* begin Input rows *

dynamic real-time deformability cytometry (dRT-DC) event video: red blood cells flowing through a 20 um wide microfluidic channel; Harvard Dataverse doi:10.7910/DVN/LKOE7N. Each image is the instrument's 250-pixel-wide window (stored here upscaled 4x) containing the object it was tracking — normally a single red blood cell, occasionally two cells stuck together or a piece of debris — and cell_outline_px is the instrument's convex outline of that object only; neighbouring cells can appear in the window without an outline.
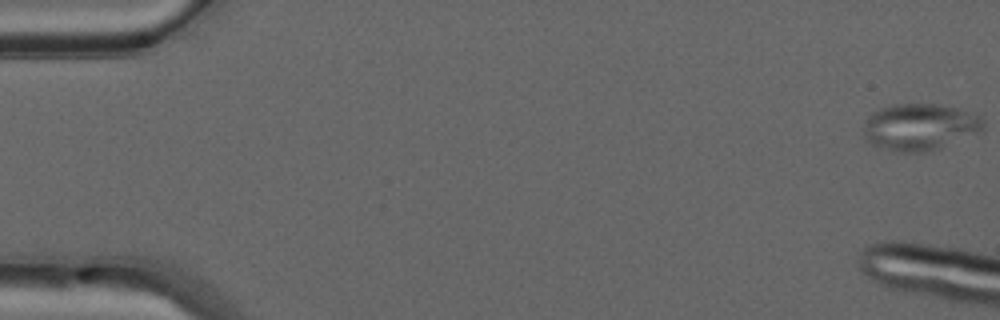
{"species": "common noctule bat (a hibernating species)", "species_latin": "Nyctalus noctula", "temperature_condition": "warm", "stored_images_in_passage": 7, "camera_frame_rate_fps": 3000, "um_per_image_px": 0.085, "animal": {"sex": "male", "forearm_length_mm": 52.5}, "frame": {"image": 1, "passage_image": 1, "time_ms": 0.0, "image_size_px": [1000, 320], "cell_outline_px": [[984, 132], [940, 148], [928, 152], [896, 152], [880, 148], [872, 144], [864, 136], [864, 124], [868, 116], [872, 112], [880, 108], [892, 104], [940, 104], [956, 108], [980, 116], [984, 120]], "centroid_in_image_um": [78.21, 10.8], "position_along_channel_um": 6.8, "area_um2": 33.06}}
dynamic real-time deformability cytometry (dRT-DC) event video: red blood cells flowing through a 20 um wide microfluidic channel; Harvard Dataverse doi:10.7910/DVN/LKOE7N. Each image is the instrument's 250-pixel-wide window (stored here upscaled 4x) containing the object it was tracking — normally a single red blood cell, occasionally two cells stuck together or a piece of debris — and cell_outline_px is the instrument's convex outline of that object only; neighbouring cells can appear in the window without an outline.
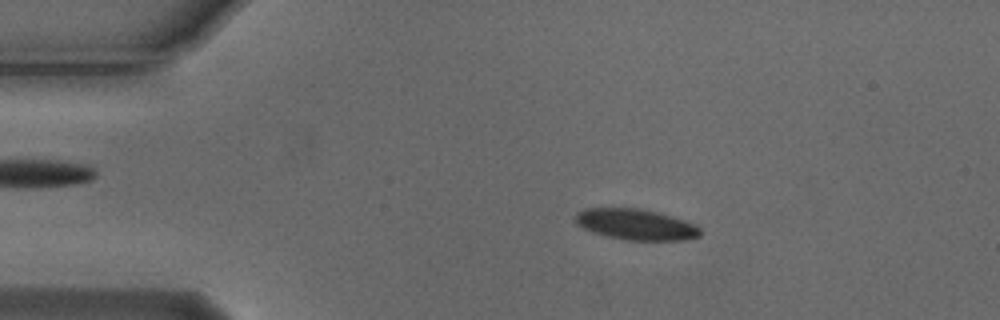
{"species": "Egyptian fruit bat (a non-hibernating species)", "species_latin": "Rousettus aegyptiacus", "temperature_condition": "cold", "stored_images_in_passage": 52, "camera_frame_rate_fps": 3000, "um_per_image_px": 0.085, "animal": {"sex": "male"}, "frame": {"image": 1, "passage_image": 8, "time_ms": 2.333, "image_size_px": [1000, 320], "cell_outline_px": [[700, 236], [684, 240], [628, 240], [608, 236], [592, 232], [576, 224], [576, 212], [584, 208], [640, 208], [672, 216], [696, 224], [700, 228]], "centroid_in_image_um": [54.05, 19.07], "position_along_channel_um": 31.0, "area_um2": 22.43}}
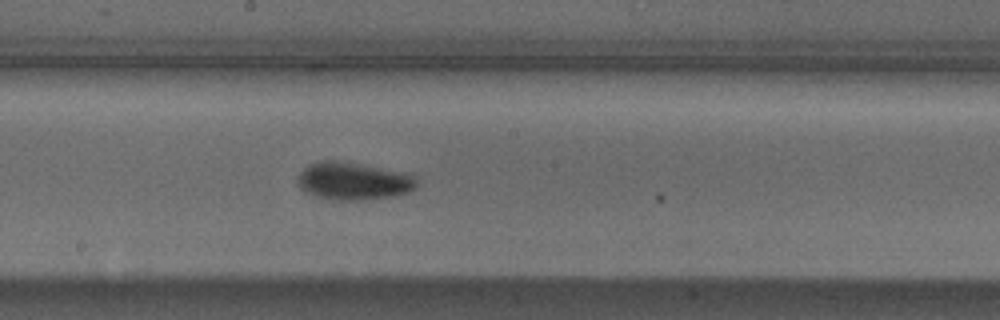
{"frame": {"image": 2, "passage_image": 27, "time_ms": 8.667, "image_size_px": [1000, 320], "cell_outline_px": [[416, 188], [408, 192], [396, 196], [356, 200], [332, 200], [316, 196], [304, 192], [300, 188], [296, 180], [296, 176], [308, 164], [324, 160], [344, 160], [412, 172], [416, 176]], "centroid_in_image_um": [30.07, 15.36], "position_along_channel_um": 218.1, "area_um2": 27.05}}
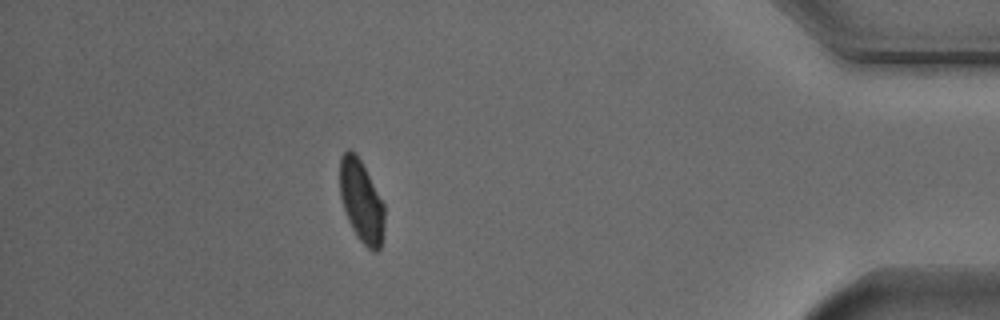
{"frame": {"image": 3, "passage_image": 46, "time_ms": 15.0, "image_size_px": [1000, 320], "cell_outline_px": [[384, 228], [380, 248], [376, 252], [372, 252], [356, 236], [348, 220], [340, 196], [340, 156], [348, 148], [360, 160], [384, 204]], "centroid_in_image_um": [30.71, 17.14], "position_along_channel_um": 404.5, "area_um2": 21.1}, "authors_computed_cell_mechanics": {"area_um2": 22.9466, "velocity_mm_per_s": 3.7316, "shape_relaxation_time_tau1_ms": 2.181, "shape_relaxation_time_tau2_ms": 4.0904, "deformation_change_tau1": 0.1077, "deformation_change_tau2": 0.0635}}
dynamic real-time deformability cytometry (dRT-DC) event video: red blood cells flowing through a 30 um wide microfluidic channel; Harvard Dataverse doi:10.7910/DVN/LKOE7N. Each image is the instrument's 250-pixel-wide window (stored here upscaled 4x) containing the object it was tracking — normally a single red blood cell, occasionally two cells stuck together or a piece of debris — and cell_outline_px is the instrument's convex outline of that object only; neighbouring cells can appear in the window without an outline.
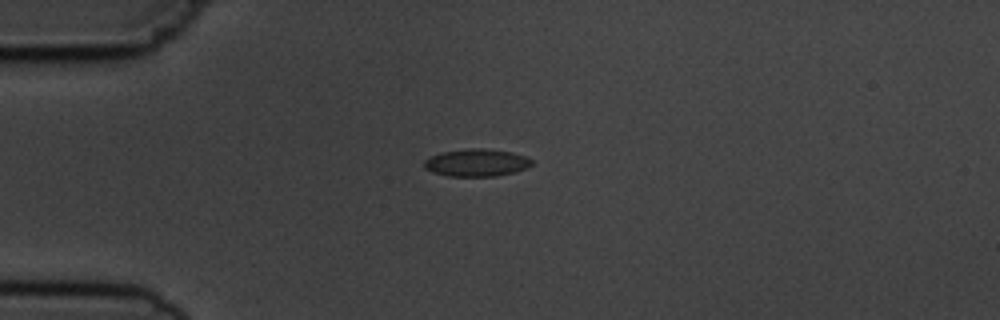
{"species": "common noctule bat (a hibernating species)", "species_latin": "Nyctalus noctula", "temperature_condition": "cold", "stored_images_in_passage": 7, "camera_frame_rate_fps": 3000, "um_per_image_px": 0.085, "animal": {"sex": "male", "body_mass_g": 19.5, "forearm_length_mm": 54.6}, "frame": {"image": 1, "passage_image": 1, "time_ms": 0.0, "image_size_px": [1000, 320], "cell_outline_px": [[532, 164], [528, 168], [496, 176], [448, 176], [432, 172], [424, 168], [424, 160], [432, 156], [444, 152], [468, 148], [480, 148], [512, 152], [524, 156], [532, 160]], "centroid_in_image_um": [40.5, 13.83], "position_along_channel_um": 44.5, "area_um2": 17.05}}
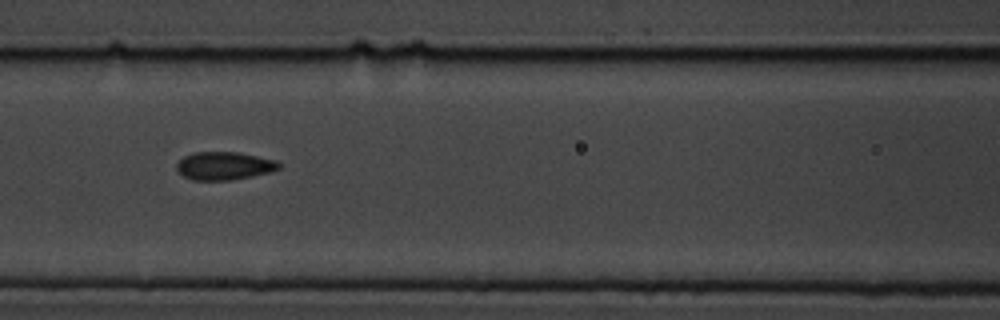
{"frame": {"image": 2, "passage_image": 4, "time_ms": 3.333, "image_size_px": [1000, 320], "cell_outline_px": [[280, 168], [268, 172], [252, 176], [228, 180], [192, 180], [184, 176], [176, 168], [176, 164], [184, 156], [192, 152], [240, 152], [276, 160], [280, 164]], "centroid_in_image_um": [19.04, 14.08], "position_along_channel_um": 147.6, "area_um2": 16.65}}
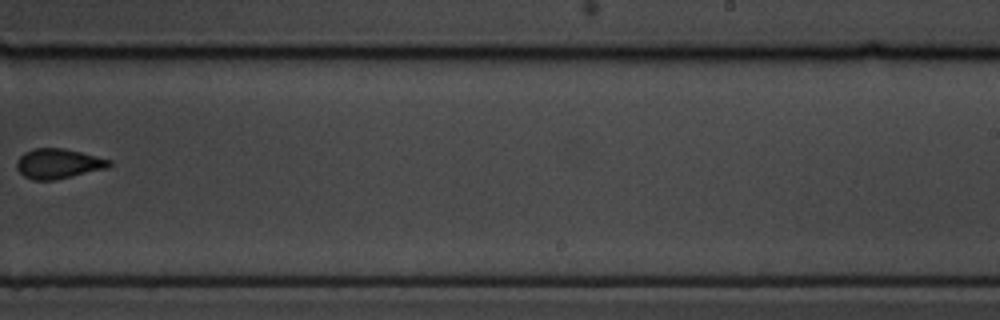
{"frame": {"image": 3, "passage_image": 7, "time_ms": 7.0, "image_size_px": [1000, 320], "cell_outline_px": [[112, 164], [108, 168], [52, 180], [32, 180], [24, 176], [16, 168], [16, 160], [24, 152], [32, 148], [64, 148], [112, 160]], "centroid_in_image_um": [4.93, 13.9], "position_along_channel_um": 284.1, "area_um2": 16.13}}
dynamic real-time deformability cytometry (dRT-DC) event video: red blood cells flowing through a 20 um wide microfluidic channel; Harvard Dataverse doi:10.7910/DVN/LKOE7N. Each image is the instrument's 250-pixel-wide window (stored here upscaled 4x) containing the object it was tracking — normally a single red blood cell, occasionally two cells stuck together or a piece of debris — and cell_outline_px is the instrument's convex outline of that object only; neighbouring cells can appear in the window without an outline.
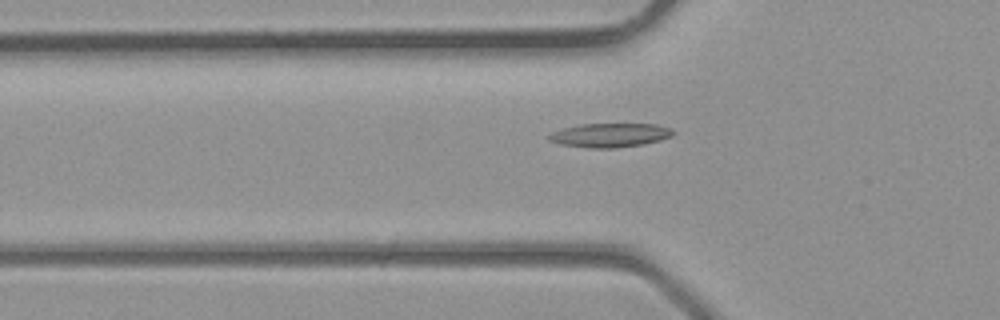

* end Input rows *

**Goal:** Reproduce each record above by retyping it exactly; omit all images.

**Solution to this problem:**
dynamic real-time deformability cytometry (dRT-DC) event video: red blood cells flowing through a 20 um wide microfluidic channel; Harvard Dataverse doi:10.7910/DVN/LKOE7N. Each image is the instrument's 250-pixel-wide window (stored here upscaled 4x) containing the object it was tracking — normally a single red blood cell, occasionally two cells stuck together or a piece of debris — and cell_outline_px is the instrument's convex outline of that object only; neighbouring cells can appear in the window without an outline.
{"species": "common noctule bat (a hibernating species)", "species_latin": "Nyctalus noctula", "temperature_condition": "warm", "stored_images_in_passage": 7, "camera_frame_rate_fps": 3000, "um_per_image_px": 0.085, "animal": {"sex": "male", "forearm_length_mm": 52.5}, "frame": {"image": 1, "passage_image": 1, "time_ms": 0.0, "image_size_px": [1000, 320], "cell_outline_px": [[984, 132], [940, 148], [928, 152], [896, 152], [880, 148], [872, 144], [864, 136], [864, 124], [868, 116], [872, 112], [880, 108], [892, 104], [940, 104], [956, 108], [980, 116], [984, 120]], "centroid_in_image_um": [78.21, 10.8], "position_along_channel_um": 6.8, "area_um2": 33.06}}
dynamic real-time deformability cytometry (dRT-DC) event video: red blood cells flowing through a 20 um wide microfluidic channel; Harvard Dataverse doi:10.7910/DVN/LKOE7N. Each image is the instrument's 250-pixel-wide window (stored here upscaled 4x) containing the object it was tracking — normally a single red blood cell, occasionally two cells stuck together or a piece of debris — and cell_outline_px is the instrument's convex outline of that object only; neighbouring cells can appear in the window without an outline.
{"species": "Egyptian fruit bat (a non-hibernating species)", "species_latin": "Rousettus aegyptiacus", "temperature_condition": "cold", "stored_images_in_passage": 52, "camera_frame_rate_fps": 3000, "um_per_image_px": 0.085, "animal": {"sex": "male"}, "frame": {"image": 1, "passage_image": 8, "time_ms": 2.333, "image_size_px": [1000, 320], "cell_outline_px": [[700, 236], [684, 240], [628, 240], [608, 236], [592, 232], [576, 224], [576, 212], [584, 208], [640, 208], [672, 216], [696, 224], [700, 228]], "centroid_in_image_um": [54.05, 19.07], "position_along_channel_um": 31.0, "area_um2": 22.43}}
{"frame": {"image": 2, "passage_image": 27, "time_ms": 8.667, "image_size_px": [1000, 320], "cell_outline_px": [[416, 188], [408, 192], [396, 196], [356, 200], [332, 200], [316, 196], [304, 192], [300, 188], [296, 180], [296, 176], [308, 164], [324, 160], [344, 160], [412, 172], [416, 176]], "centroid_in_image_um": [30.07, 15.36], "position_along_channel_um": 218.1, "area_um2": 27.05}}
{"frame": {"image": 3, "passage_image": 46, "time_ms": 15.0, "image_size_px": [1000, 320], "cell_outline_px": [[384, 228], [380, 248], [376, 252], [372, 252], [356, 236], [348, 220], [340, 196], [340, 156], [348, 148], [360, 160], [384, 204]], "centroid_in_image_um": [30.71, 17.14], "position_along_channel_um": 404.5, "area_um2": 21.1}, "authors_computed_cell_mechanics": {"area_um2": 22.9466, "velocity_mm_per_s": 3.7316, "shape_relaxation_time_tau1_ms": 2.181, "shape_relaxation_time_tau2_ms": 4.0904, "deformation_change_tau1": 0.1077, "deformation_change_tau2": 0.0635}}
dynamic real-time deformability cytometry (dRT-DC) event video: red blood cells flowing through a 30 um wide microfluidic channel; Harvard Dataverse doi:10.7910/DVN/LKOE7N. Each image is the instrument's 250-pixel-wide window (stored here upscaled 4x) containing the object it was tracking — normally a single red blood cell, occasionally two cells stuck together or a piece of debris — and cell_outline_px is the instrument's convex outline of that object only; neighbouring cells can appear in the window without an outline.
{"species": "common noctule bat (a hibernating species)", "species_latin": "Nyctalus noctula", "temperature_condition": "cold", "stored_images_in_passage": 7, "camera_frame_rate_fps": 3000, "um_per_image_px": 0.085, "animal": {"sex": "male", "body_mass_g": 19.5, "forearm_length_mm": 54.6}, "frame": {"image": 1, "passage_image": 1, "time_ms": 0.0, "image_size_px": [1000, 320], "cell_outline_px": [[532, 164], [528, 168], [496, 176], [448, 176], [432, 172], [424, 168], [424, 160], [432, 156], [444, 152], [468, 148], [480, 148], [512, 152], [524, 156], [532, 160]], "centroid_in_image_um": [40.5, 13.83], "position_along_channel_um": 44.5, "area_um2": 17.05}}
{"frame": {"image": 2, "passage_image": 4, "time_ms": 3.333, "image_size_px": [1000, 320], "cell_outline_px": [[280, 168], [268, 172], [252, 176], [228, 180], [192, 180], [184, 176], [176, 168], [176, 164], [184, 156], [192, 152], [240, 152], [276, 160], [280, 164]], "centroid_in_image_um": [19.04, 14.08], "position_along_channel_um": 147.6, "area_um2": 16.65}}
{"frame": {"image": 3, "passage_image": 7, "time_ms": 7.0, "image_size_px": [1000, 320], "cell_outline_px": [[112, 164], [108, 168], [52, 180], [32, 180], [24, 176], [16, 168], [16, 160], [24, 152], [32, 148], [64, 148], [112, 160]], "centroid_in_image_um": [4.93, 13.9], "position_along_channel_um": 284.1, "area_um2": 16.13}}
dynamic real-time deformability cytometry (dRT-DC) event video: red blood cells flowing through a 20 um wide microfluidic channel; Harvard Dataverse doi:10.7910/DVN/LKOE7N. Each image is the instrument's 250-pixel-wide window (stored here upscaled 4x) containing the object it was tracking — normally a single red blood cell, occasionally two cells stuck together or a piece of debris — and cell_outline_px is the instrument's convex outline of that object only; neighbouring cells can appear in the window without an outline.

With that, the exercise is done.